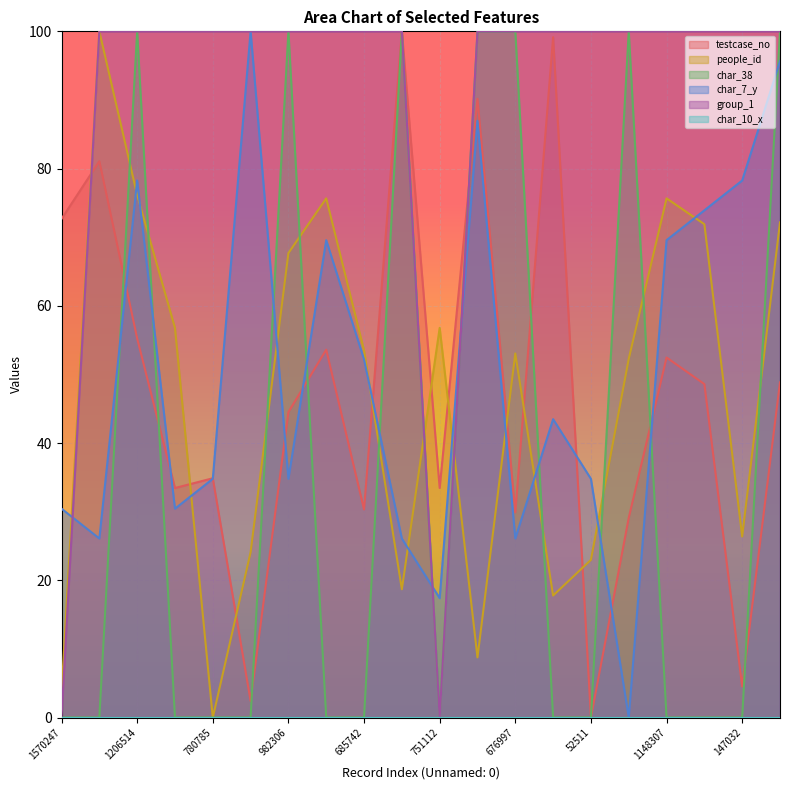

Rank the categories by people_id value from highest to lowest.

1745785, 1206514, 1172103, 1148307, 1072759, 1067320, 982306, 751112, 751046, 685742, 676997, 660310, 147032, 102830, 52511, 2141112, 2123211, 1935812, 1570247, 780785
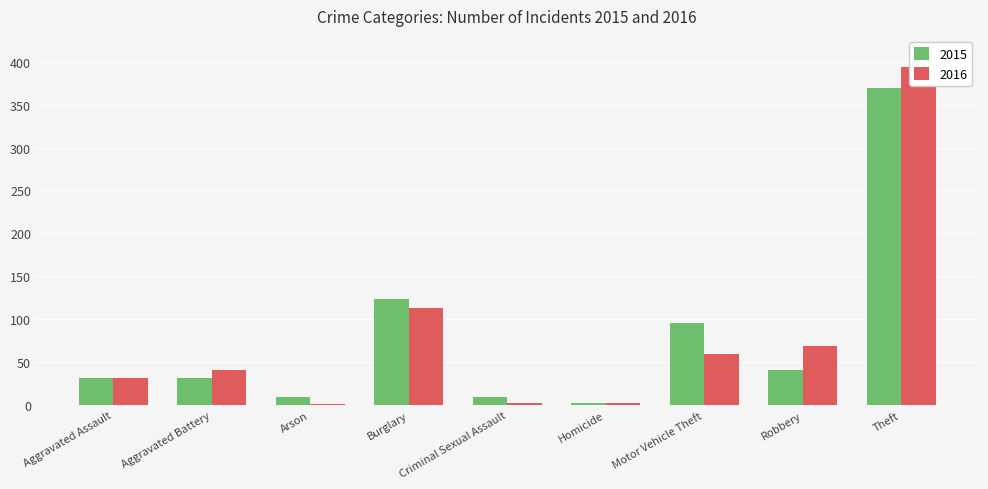

Reading left to right, list all the values displayed in this chart.

2015: 32	31	9	123	9	3	96	41	369
2016: 32	41	1	113	2	2	59	69	394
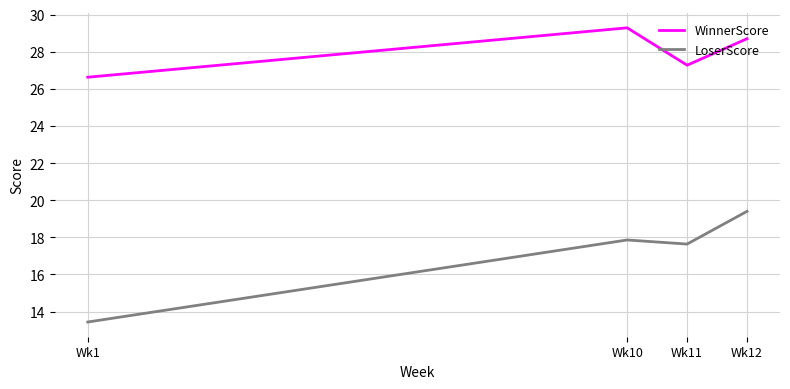

Does the chart have visible grid lines?

Yes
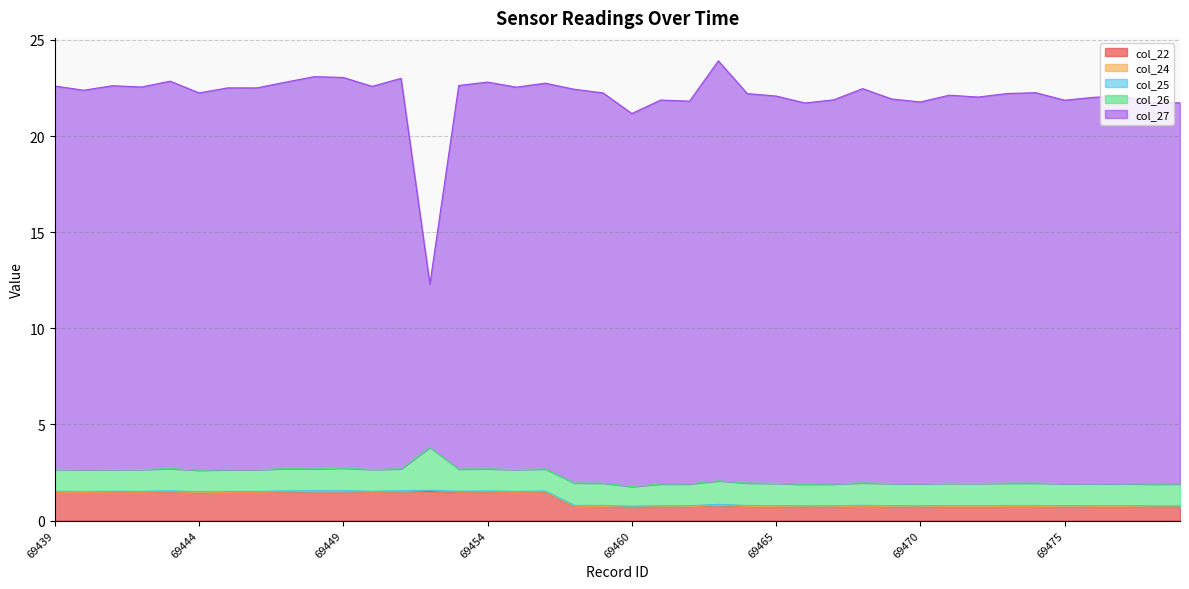

The col_22 series shows 0.2 at 69478. True or false?

False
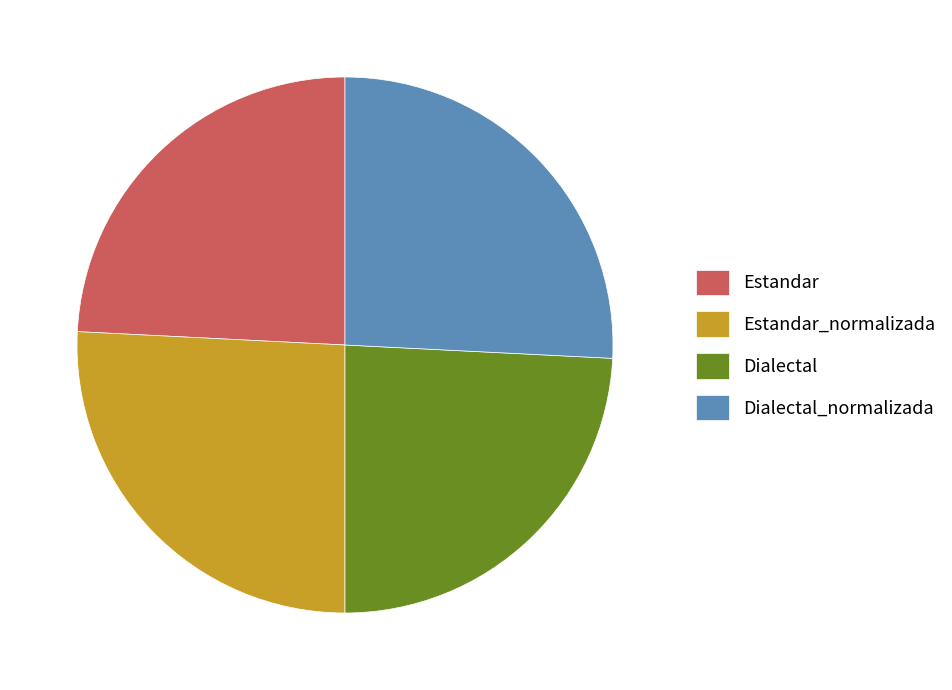

Approximately how many times larger is the value at Estandar_normalizada compared to Estandar?

1.1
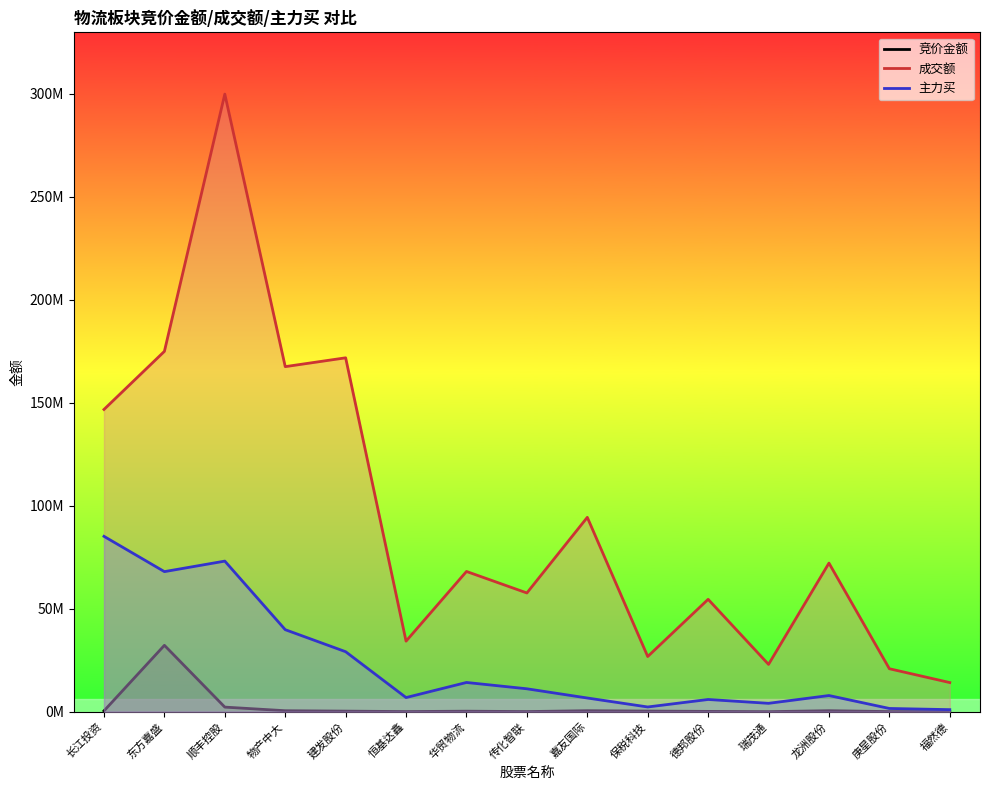

At which label does 主力买 reach its peak?

长江投资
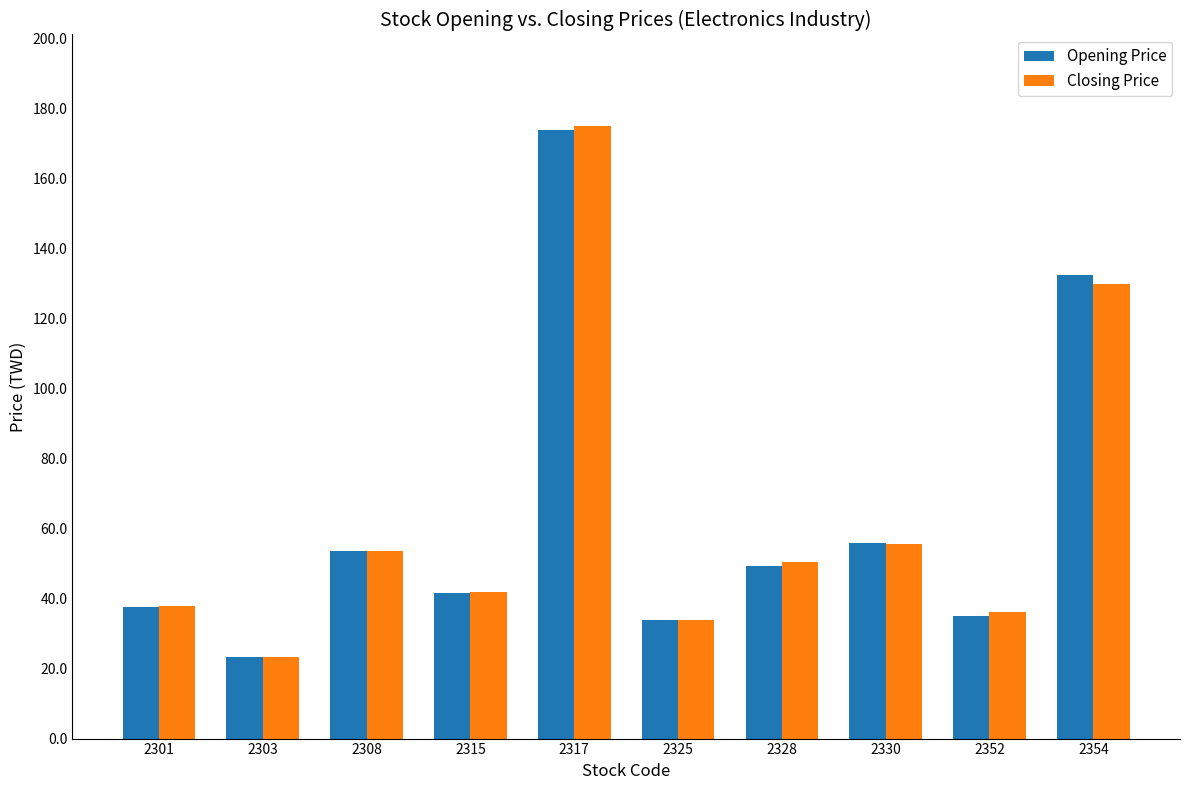

Which series has the widest spread of values?

Closing Price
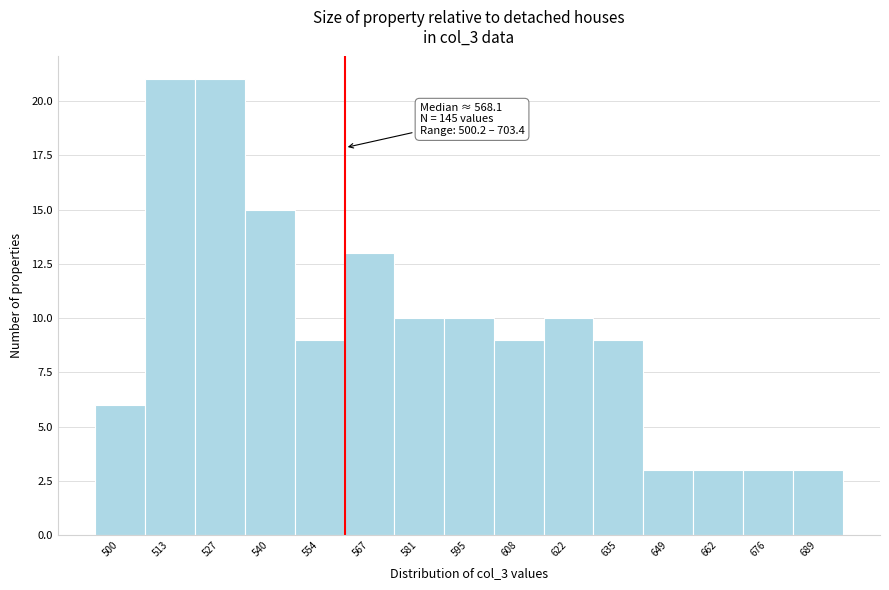

Reading right to left, extract all data points from this chart.

3	3	3	3	9	10	9	10	10	13	9	15	21	21	6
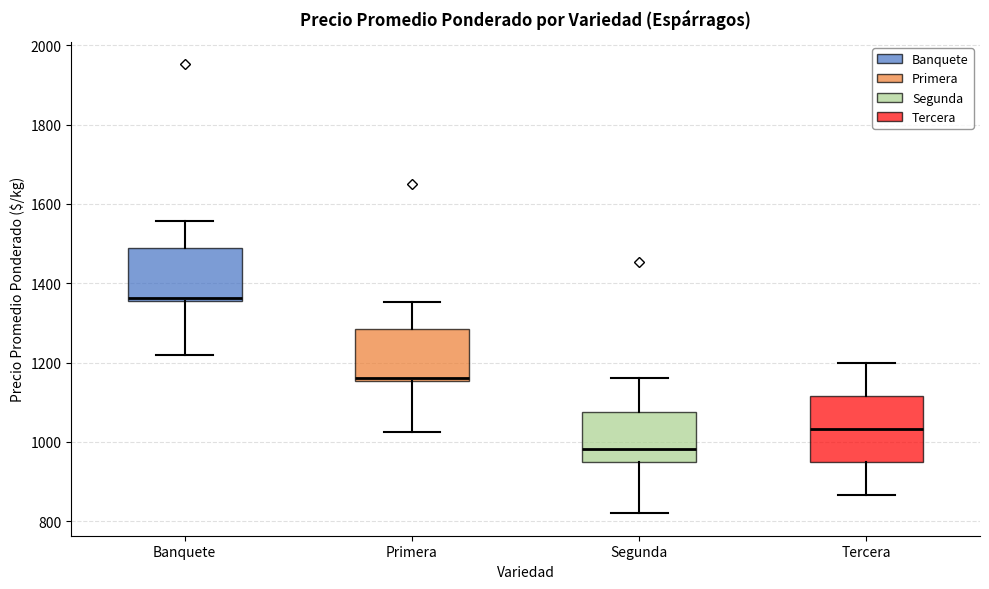

Reading left to right, read every box against the y-axis: the position of its median line, the range the box covers, and the ends of its whiskers. The values are not printed on the chart, so give them approximately, as read against the axis.

Banquete: median 1360 (just above the box's lower edge), box 1360 to 1480, whiskers 1220 to 1560
Primera: median 1160 (just above the box's lower edge), box 1160 to 1280, whiskers 1020 to 1360
Segunda: median 980, box 940 to 1080, whiskers 820 to 1160
Tercera: median 1040, box 960 to 1120, whiskers 860 to 1200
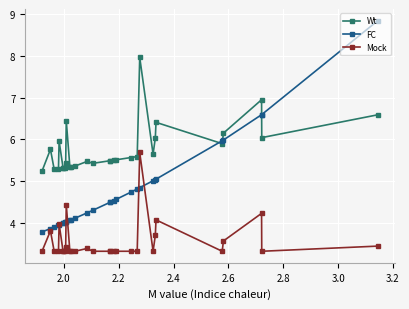

At how many categories does at least one series exceed 8?

1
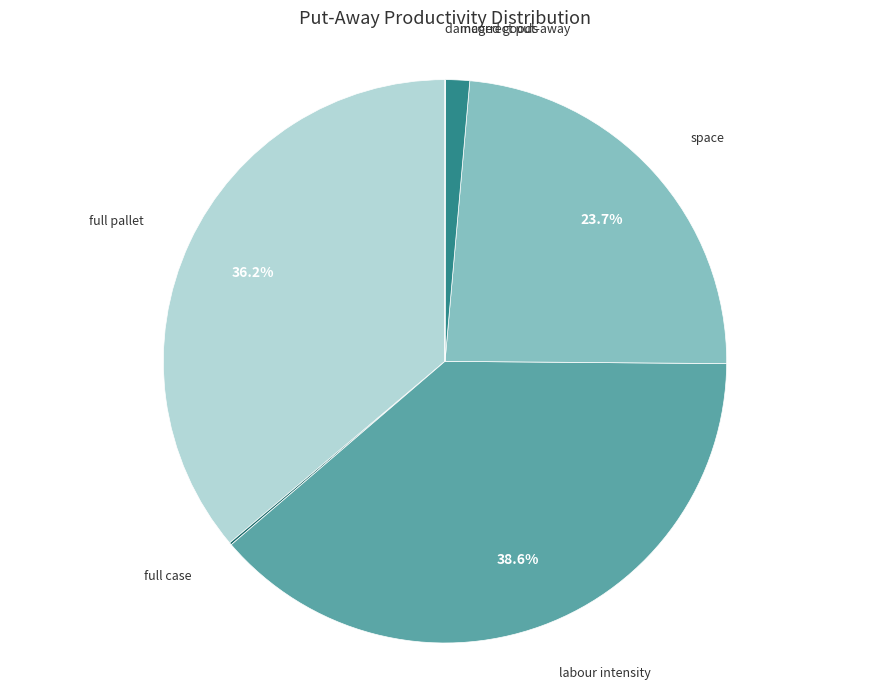

What is the total percentage of space and labour intensity?

62.3%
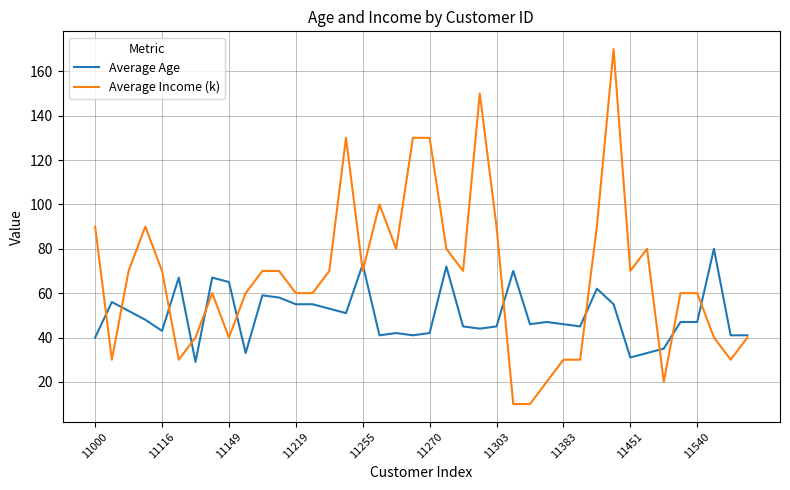

Which series has the largest range (max minus min)?

Average Income (k)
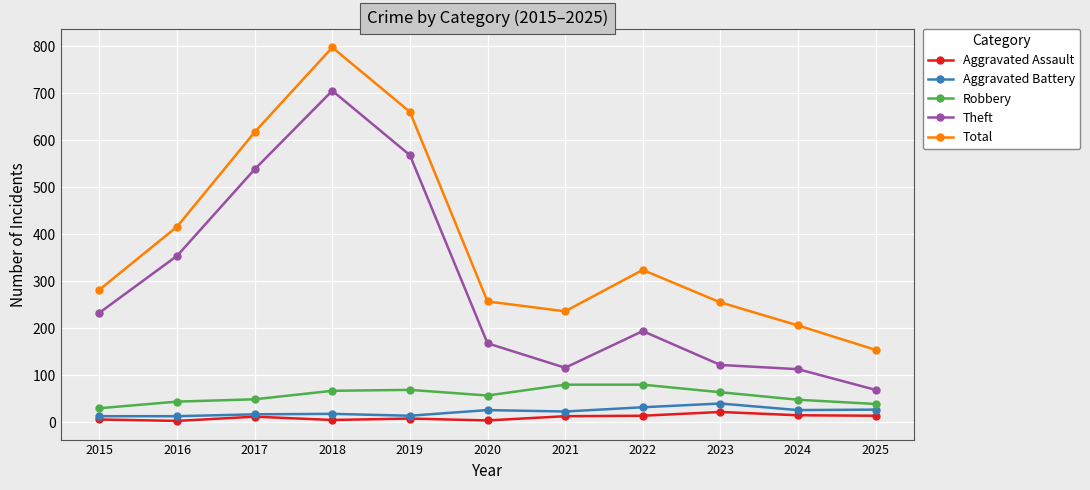

How many series are shown in this chart?

5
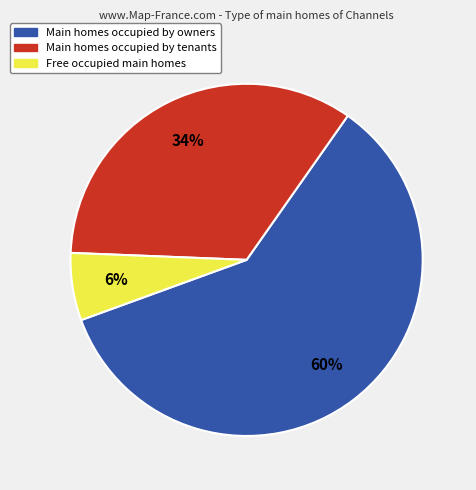

To the nearest percent, what is the difference between the largest and smallest slice percentages?

54%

## TO DO
Output every line of the data above as a numbered list, skipping blank lines and leaving the pictures out.

## WRITTEN RESPONSE
1. Rank the categories by people_id value from highest to lowest.
2. 1745785, 1206514, 1172103, 1148307, 1072759, 1067320, 982306, 751112, 751046, 685742, 676997, 660310, 147032, 102830, 52511, 2141112, 2123211, 1935812, 1570247, 780785
3. Reading left to right, list all the values displayed in this chart.
4. 2015: 32	31	9	123	9	3	96	41	369
5. 2016: 32	41	1	113	2	2	59	69	394
6. Does the chart have visible grid lines?
7. Yes
8. The col_22 series shows 0.2 at 69478. True or false?
9. False
10. Approximately how many times larger is the value at Estandar_normalizada compared to Estandar?
11. 1.1
12. At which label does 主力买 reach its peak?
13. 长江投资
14. Which series has the widest spread of values?
15. Closing Price
16. Reading right to left, extract all data points from this chart.
17. 3	3	3	3	9	10	9	10	10	13	9	15	21	21	6
18. Reading left to right, read every box against the y-axis: the position of its median line, the range the box covers, and the ends of its whiskers. The values are not printed on the chart, so give them approximately, as read against the axis.
19. Banquete: median 1360 (just above the box's lower edge), box 1360 to 1480, whiskers 1220 to 1560
20. Primera: median 1160 (just above the box's lower edge), box 1160 to 1280, whiskers 1020 to 1360
21. Segunda: median 980, box 940 to 1080, whiskers 820 to 1160
22. Tercera: median 1040, box 960 to 1120, whiskers 860 to 1200
23. At how many categories does at least one series exceed 8?
24. 1
25. What is the total percentage of space and labour intensity?
26. 62.3%
27. Which series has the largest range (max minus min)?
28. Average Income (k)
29. How many series are shown in this chart?
30. 5
31. To the nearest percent, what is the difference between the largest and smallest slice percentages?
32. 54%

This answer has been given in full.